*TEXT SHOWN*.

Figure 1

Overview of the study flow scheme, data sets, and sequencing robustness. (A) A schematic of the different datasets analyzed in the study is shown. We collected and analyzed replicate sets at each step in the sample collection and sequencing process. (B) A schematic representation of post-sequencing transcript quality metrics shows we utilize transcript integrity number (TIN) and 3′ transcript bias metrics that capture the consistency and uniformity of coverage for a given transcript. (C) Pairwise correlations of transcriptional profiles of replicate pairs are shown, with each replicate type separated by dashed horizontal lines. The correlations of matched replicates are individual points, broken into high TIN and low TIN groups, based on transcript integrity check as described in Supplementary Methods. Densities on the bottom of the plot indicate various background distributions of correlations. (D) Expression difference analysis per each replicate group is presented. The y-axis quantifies the greatest differences in the gene expression quantifications per replicate pair, with types of replicates indicated along the x-axis. This plot shows that the library replicates are the most similar in expression quantification, while FFPE vs. FF/OCT replicates are least similar. (E) Expression differences from (D) were plotted against correlations of transcriptional profiles in replicate pairs, demonstrating anti-correlation relationships between the two metrics and showing their relationship to the replicate type. For both (D) and (E), only high-TIN pairs are plotted and only COSMIC cancer genes were used for analysis.

*EXERCISE INSTRUCTIONS*. Translate this sentence from the figure caption above into Spanish: "This plot shows that the library replicates are the most similar in expression quantification, while FFPE vs. FF/OCT replicates are least similar."

*DATA UNDER STUDY*.
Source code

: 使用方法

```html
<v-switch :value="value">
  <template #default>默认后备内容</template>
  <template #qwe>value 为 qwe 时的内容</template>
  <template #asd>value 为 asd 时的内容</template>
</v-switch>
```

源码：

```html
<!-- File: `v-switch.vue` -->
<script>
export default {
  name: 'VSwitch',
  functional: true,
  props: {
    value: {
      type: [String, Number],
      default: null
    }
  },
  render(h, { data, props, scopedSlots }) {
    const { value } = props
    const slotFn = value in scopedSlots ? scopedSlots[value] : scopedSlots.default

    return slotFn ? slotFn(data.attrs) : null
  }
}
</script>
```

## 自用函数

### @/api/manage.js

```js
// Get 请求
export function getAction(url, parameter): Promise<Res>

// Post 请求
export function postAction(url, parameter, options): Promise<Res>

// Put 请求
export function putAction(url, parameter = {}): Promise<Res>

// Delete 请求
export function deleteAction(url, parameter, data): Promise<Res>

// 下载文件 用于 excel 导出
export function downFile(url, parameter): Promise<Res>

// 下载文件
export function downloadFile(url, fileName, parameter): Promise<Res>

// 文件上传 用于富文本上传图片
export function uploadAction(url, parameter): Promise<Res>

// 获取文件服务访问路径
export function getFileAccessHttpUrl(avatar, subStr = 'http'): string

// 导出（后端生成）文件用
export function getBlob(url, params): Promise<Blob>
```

*OUTPUT OF THE EXERCISE*. Este gráfico muestra que las réplicas de biblioteca son las más similares en la cuantificación de la expresión, mientras que las réplicas FFPE frente a FF/OCT son las menos similares.